THESE must be trussed as for boiling, and then placed in an oval stewpan with carrot, celery, two onions stuck with three cloves each, a garnished faggot of parsley, and a couple of red Spanish sausages; moisten with some red wine mirepoix, cover them up, and set them to stew very gently for about two hours on a slow fire.
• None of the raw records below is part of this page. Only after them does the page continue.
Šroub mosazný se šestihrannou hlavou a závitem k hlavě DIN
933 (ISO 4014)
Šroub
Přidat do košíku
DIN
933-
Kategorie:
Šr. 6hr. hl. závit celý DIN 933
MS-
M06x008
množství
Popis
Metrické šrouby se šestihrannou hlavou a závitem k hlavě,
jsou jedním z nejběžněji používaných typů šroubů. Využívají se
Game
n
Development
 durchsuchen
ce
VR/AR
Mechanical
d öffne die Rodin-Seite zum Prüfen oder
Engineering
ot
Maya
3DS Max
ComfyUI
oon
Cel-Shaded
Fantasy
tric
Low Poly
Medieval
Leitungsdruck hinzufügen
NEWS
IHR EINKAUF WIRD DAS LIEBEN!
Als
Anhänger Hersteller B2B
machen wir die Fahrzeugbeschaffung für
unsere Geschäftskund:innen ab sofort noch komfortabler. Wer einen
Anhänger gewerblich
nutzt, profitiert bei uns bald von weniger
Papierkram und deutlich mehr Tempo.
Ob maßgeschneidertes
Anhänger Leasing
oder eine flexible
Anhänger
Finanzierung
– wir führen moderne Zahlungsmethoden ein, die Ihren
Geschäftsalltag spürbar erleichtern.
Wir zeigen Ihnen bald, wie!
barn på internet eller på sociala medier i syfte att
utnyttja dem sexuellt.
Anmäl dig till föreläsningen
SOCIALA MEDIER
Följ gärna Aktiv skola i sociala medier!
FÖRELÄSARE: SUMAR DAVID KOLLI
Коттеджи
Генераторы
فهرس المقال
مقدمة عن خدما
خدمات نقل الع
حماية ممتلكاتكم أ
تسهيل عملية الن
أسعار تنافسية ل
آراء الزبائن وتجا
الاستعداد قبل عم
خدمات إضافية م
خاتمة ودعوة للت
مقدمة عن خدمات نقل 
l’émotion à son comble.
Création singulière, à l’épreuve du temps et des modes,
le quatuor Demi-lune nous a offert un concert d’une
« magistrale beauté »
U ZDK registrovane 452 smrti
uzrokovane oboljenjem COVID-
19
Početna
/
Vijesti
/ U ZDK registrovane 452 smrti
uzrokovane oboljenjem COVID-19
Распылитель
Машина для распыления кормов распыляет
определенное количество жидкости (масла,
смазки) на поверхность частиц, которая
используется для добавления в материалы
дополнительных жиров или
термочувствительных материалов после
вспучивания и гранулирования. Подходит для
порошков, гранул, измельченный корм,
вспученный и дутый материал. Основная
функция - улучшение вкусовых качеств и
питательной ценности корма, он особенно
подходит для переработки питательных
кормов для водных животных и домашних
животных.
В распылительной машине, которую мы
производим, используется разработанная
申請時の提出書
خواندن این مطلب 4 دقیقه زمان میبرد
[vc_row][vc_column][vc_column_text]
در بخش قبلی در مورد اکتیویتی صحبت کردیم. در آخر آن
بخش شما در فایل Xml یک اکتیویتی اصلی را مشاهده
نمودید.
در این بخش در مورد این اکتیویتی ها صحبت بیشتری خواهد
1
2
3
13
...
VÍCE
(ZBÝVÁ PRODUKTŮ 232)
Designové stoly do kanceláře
While the pheasants are stewing, prepare some rice in the following manner:
Thoroughly wash ten ounces of Carolina rice, and afterwards boil it for three minutes in water, and drain it on a sieve until all the moisture is absorbed; then put a gill of salad oil into a large sauce-pan over a brisk fire, and as soon as the oil is quite hot, throw the rice in and fry it until it becomes slightly browned, stirring it with a spoon the whole of the time it remains on the fire. Then put the rice into a stewpan, moisten it with a pint and a half of good consommé, season with a little Cayenne pepper and a pinch of saffron powder; set it to simmer very gently on the fire for half an hour, and when the pheasants are dished up, work the rice with a tea-spoonful of tomato sauce and a little glaze, then mould it in the shape of ordinary quenelles with a table-spoon, and place these closely round the pheasants after they are dished up; sauce them over with Poivrade sauce in which part of their broth has been mixed after being first boiled down to glaze, and serve.